Martes
Estoy en alerta roja por la intrusión de ladrones en mi casa, aunque al parecer, no me robaron nada.
Lo que especulé que podían haber buscado ha aparecido en su lugar: el rollo de fotografías que tomé la noche en que asesinaron a Sussete. Ni Ticha ni nadie ha visto nada; nadie notó nada raro. Es extraño.
Esta misma tarde le he recordado a mi casera el compromiso de salir a comer juntas, pero se ha sentido indispuesta por lo sucedido. Yo le he dicho que tendrá que serenarse, que esas cosas susceden en todas partes pero que tampoco es para tanto. Ticha, sin embargo, no piensa lo mismo. Y en el fondo, tampoco estoy tan segura.
No he querido recurrir a la policía para no darme a notar; prefiero esperar a ver lo que sucede. Por lo pronto me he procurado un arma con uno de mis compañeros de oficina, y lo cierto es que no me ha salido tan cara. Pero pienso que la vida es invaluable cuando existen ciertos riesgos.
Esta noche, por fin he terminado la novela de Dostoiewski. El librote me ha parecido un buen tema, aunque bastante largo. Después de que Ticha me ha traído el té de hierbas, decido irme a dormir.
Hoy diluvia como pocas noches y a mí me gusta percibir la lluvia con la mirada clavada en el plafón. Los aguaceros tienen un lenguaje que me agrada interpretar: son susurros que me vuelven loca, que me incitan a innovar, a hacer cosas que no están en el libreto.
El recuerdo de Pili y Amy está tan fresco como la sonrisa inolvidable de Sussete. A la rubia camarera prefiero recordarla viva, sonriente, arrrebolada, semi agachada en el restaurante dorado recogiendo restos de platos rotos. Tiemblo.
Vibro también ante el recuerdo de los cuerpos de Amy y Pili tendidos sobre el lecho. Me parece ver de nuevo las manos de Pili recorrer los brazos y las piernas de la jovenzuela sin que ésta parezca sentir nada. Las dos juegan un juego tan extraño que me agita. Para Pili no existe el tiempo cuando está con Amy. Lo supe desde un principio, y lo comprobé el último domingo. Pili es una fiera, lo sé, pero lo es más cuando acaricia a una mujer como Amy.
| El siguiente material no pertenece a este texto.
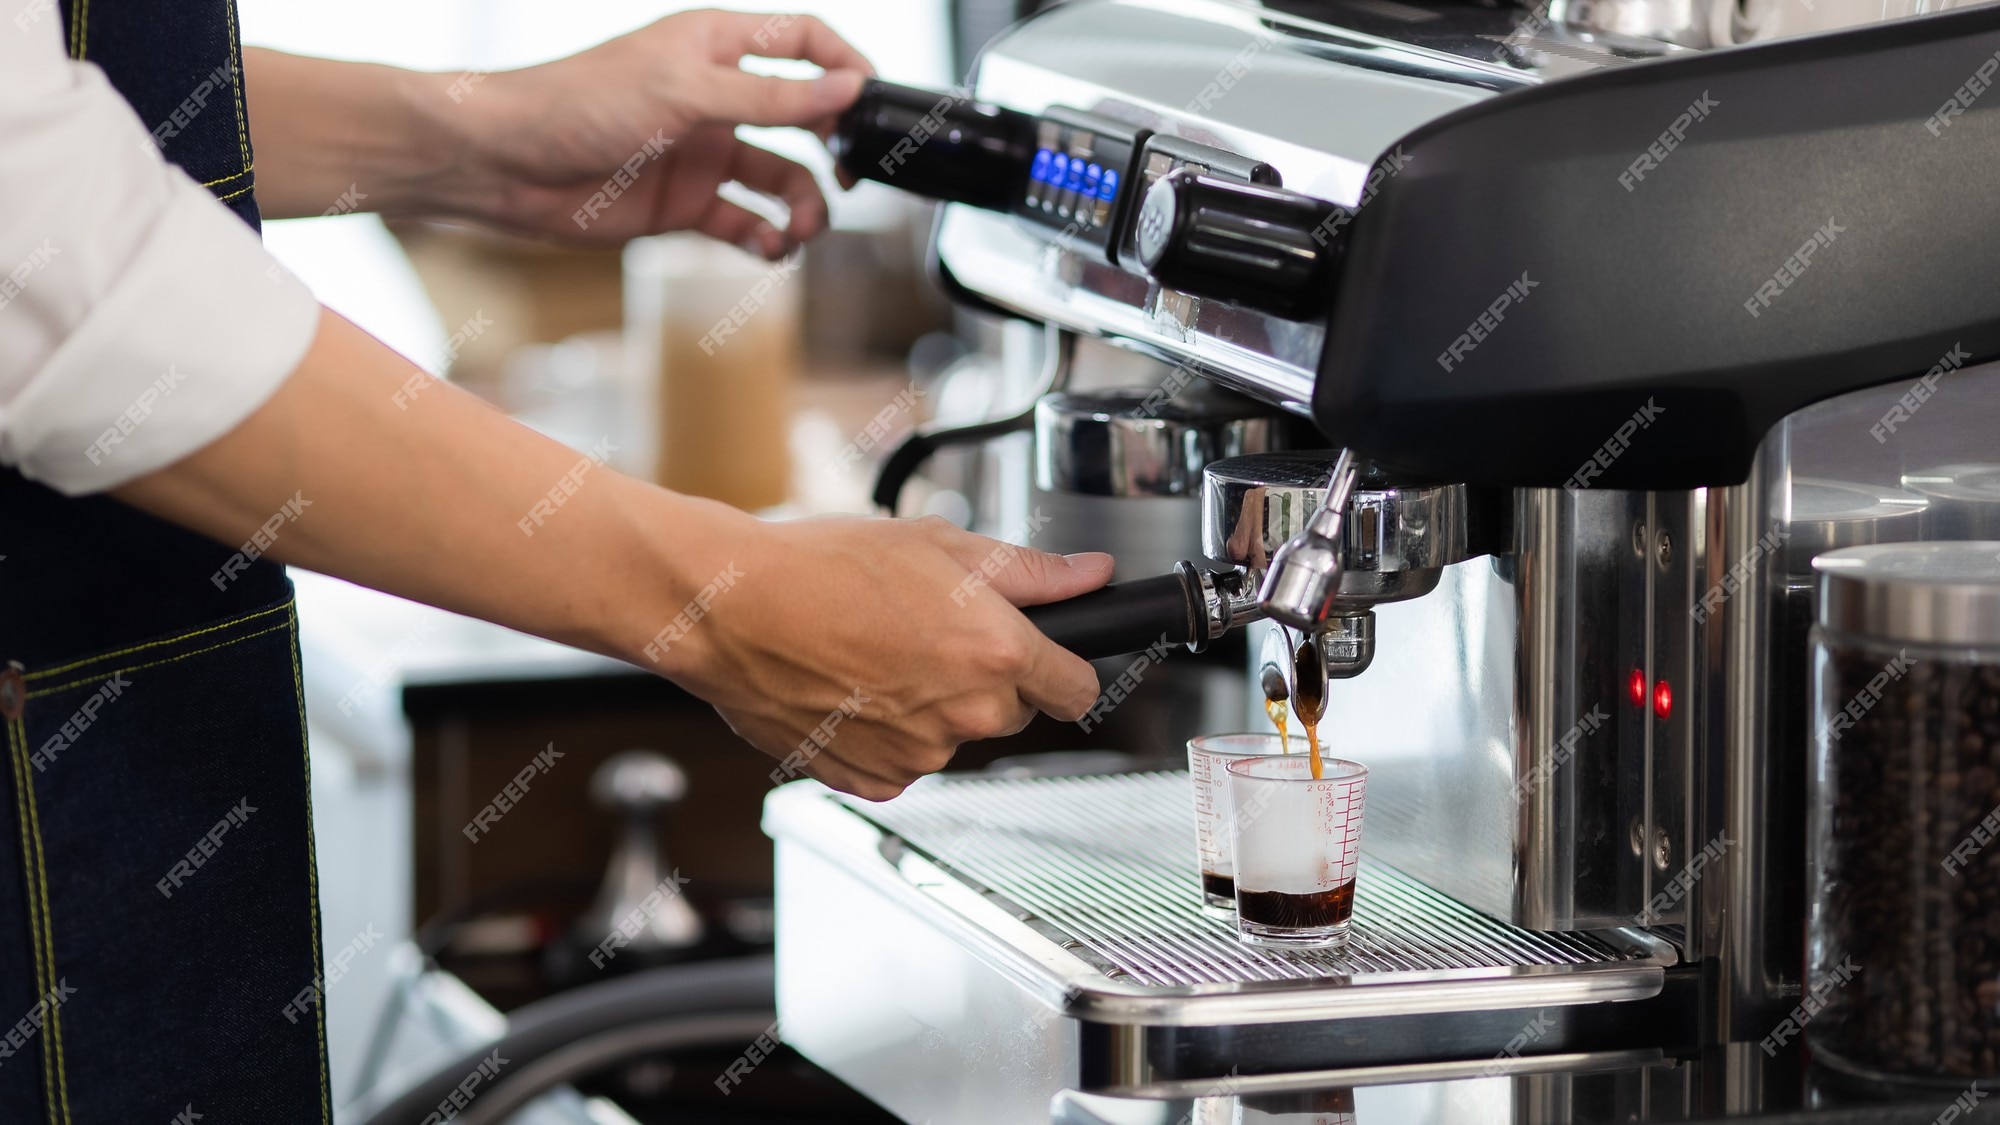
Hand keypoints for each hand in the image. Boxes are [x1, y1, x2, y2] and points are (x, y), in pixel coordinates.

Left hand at [442, 10, 871, 255]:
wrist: (506, 165)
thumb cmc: (580, 104)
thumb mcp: (685, 92)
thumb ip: (770, 95)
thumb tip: (844, 90)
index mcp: (715, 46)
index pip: (801, 41)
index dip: (843, 66)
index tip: (873, 103)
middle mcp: (716, 97)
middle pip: (803, 116)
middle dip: (833, 148)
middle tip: (849, 177)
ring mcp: (703, 152)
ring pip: (781, 178)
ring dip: (801, 206)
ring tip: (798, 230)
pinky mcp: (686, 203)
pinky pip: (745, 221)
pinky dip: (765, 238)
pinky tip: (768, 247)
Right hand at [637, 506, 1113, 799]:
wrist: (732, 611)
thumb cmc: (822, 569)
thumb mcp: (940, 545)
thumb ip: (1030, 571)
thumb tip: (1091, 575)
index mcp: (995, 653)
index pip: (1078, 689)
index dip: (1065, 668)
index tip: (1049, 659)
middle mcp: (966, 715)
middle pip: (1013, 712)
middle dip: (987, 679)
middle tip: (931, 633)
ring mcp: (920, 756)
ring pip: (953, 736)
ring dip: (932, 706)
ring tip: (876, 654)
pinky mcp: (874, 781)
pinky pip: (904, 762)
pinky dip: (887, 735)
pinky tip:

Mientras añoro sus figuras juguetonas mis palmas viajan para acurrucarse entre mis piernas. Son ahora mis dedos los que se tuercen para coquetear con mi triángulo. Como las manos de Pili, las mías también son torniquetes incansables.
El persistente rumor del agua que golpea el cristal de las ventanas se convierte en mi cómplice nocturno. La lluvia me dice cosas que comprendo claramente. Entonces me convierto en una fiera.
Lo único que me queda ahora es procurar ahogar mis gemidos.